Introducing Steele, S.C. GOP Chair Karen Floyd cheered his support for the tea party.
"He has embraced the tea party like none other," she said. "He understands ...that this is a grass-roots movement."
After Steele touted S.C. gubernatorial candidate Nikki Haley, 5th District candidate Mick Mulvaney and other GOP candidates, he singled out S.C. Republican U.S. Sen. Jim DeMint.
DeMint, along with former Alaska Gov. Sarah Palin, was one of few prominent Republicans to back Christine O'Donnell, the tea party favorite who this week upset a veteran GOP congressman for the Senate nomination in Delaware.
"I thank Jim DeMint for standing with Christine O'Donnell," Steele said to cheers.
Polls have suggested that her nomination may give the otherwise winnable seat to Democrats. Even President Bush's former adviser Karl Rove - before apparently changing his mind - accused O'Donnell of saying "nutty things" and said she'll make it hard for the party to win the seat.
Joe Thompson, head of the S.C. District 5 Patriots, applauded by Floyd and Steele, said he expects any party rifts to heal.
"I think cooler heads will prevail," he said. "They know what they've got to do to make a difference, and that is beat the Democrats."
But S.C. Democratic Chair Carol Fowler said Steele is trying "to put the best face" on a genuine split within his party, if not in South Carolina, then elsewhere.
"It appears to me that his party in many places is pretty badly split," she said. "I guess he has to be the referee and he's trying to put the best face on it. But there are Republicans who are fighting each other much harder than they are Democrats."

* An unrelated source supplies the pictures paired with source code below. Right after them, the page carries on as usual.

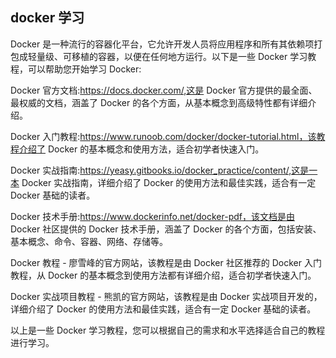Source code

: ## docker 学习

Docker 是一种流行的容器化平台，它允许开发人员将应用程序和所有其依赖项打包成轻量级、可移植的容器，以便在任何地方运行。以下是一些 Docker 学习教程，可以帮助您开始学习 Docker:

Docker 官方文档:https://docs.docker.com/,这是 Docker 官方提供的最全面、最权威的文档，涵盖了 Docker 的各个方面，从基本概念到高级特性都有详细介绍。

Docker 入门教程:https://www.runoob.com/docker/docker-tutorial.html，该教程介绍了 Docker 的基本概念和使用方法，适合初学者快速入门。

Docker 实战指南:https://yeasy.gitbooks.io/docker_practice/content/,这是一本 Docker 实战指南，详细介绍了 Docker 的使用方法和最佳实践，适合有一定 Docker 基础的读者。

Docker 技术手册:https://www.dockerinfo.net/docker-pdf，该文档是由 Docker 社区提供的 Docker 技术手册，涵盖了 Docker 的各个方面，包括安装、基本概念、命令、容器、网络、存储等。

Docker 教程 - 廖雪峰的官方网站，该教程是由 Docker 社区推荐的 Docker 入门教程，从 Docker 的基本概念到使用方法都有详细介绍，适合初学者快速入门。

Docker 实战项目教程 - 熊凯的官方网站，该教程是由 Docker 实战项目开发的，详细介绍了 Docker 的使用方法和最佳实践，适合有一定 Docker 基础的读者。

以上是一些 Docker 学习教程，您可以根据自己的需求和水平选择适合自己的教程进行学习。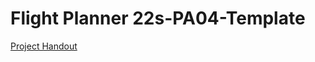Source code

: # Flight Planner 22s-PA04-Template

[Project Handout](https://docs.google.com/document/d/1Fmx4t4ShC2lqQIkpUApZFd4GPLugPtE-oIWCM8Blz-A/edit?usp=sharing)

Winthrop University political scientist Scott Huffmon said while there may be peace in the S.C. GOP for the moment, divisions exist. Last month GOP Sen. Lindsey Graham was censured by the Greenville GOP executive committee. The maverick Republican has also been censured by GOP party committees in Lexington and Charleston counties.
While Steele's mention of DeMint drew cheers, his shout-out to Graham was met with awkward silence.
"If you can figure out how to keep the family together over the Thanksgiving table in South Carolina, you can do it anywhere," said Huffmon.